The patient studied presented a lesion of the corpus callosum, the long and voluminous structure of white matter located between both hemispheres and allowing the transfer of information between them. A lesion of the corpus callosum can lead to defects in information transfers resulting in some surprising clinical presentations. For example, a right-handed patient holding an object in his or her left hand with eyes closed, is unable to name the object. The task of naming an object depends on the left hemisphere activity, but, in this case this left hemisphere does not receive the sensitive information transmitted from patient’s left hand and to the right hemisphere. This naming deficit occurs despite the fact that the right hemisphere correctly recognizes the object, as evidenced by a correct object apprehension and use by the left hand. In extreme cases, where the entire corpus callosum is damaged or surgically cut, two minds are essentially fighting under the same skull (split brain).
The patient studied by Lionel Naccache’s team presented a posterior lesion of the corpus callosum, resulting in visual disconnection: a visual stimulus presented on the left is only analyzed by the right hemisphere and vice versa. When the corpus callosum is normal, the transfer of information from one hemisphere to the other is possible and automatic, rapid and independent of any strategy taking place in the brain. The experiment consisted of asking the patient if two stimuli, presented one after the other, were different or identical from one another. When both stimuli were presented on the same side (and thus to the same hemisphere), the patient easily answered. However, when each stimulus was presented to a different hemisphere, the only way for the patient to solve the task was to transfer information related to the first stimulus to the other hemisphere through an oblique, strategic way: since an automatic transfer is impossible, visual information from the first stimulus had to be mobilized in the anterior regions of the brain (frontal lobe) to follow the preserved anterior part of the corpus callosum and inform the other hemisphere.

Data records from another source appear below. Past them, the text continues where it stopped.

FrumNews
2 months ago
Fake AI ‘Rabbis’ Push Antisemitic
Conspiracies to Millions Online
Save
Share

Thanks to a combination of experimental methods of vision psychology and anatomical and functional brain-imaging tools (MRI; magnetic resonance imaging & EEG; electroencephalogram), Lionel Naccache’s team was able to highlight this deliberate and strategic pathway, dependent on the frontal lobe.

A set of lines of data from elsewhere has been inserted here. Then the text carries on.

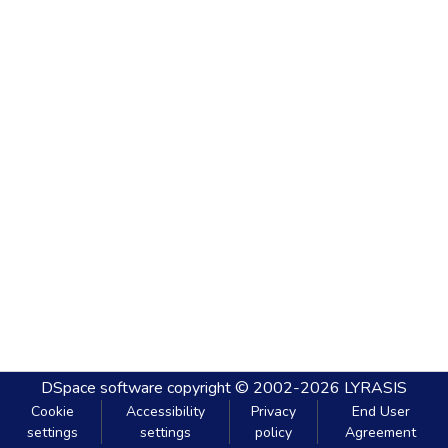
DSpace software
copyright © 2002-2026
LYRASIS
Cookie
Accessibility
Privacy
End User
settings
settings
policy
Agreement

This result is important for theories of strategic processing (as opposed to automatic processing), and illustrates how contemporary observations of neurological patients can still, in 2014, reveal original mechanisms of cerebral functioning that also occur in healthy subjects.
References : Naccache L, Sportiche S, Strauss M, El Karoui I, Sitt J, Cohen L: Imaging ‘top-down’ mobilization of visual information: A case study in a posterior split-brain patient. Neuropsychologia 2014.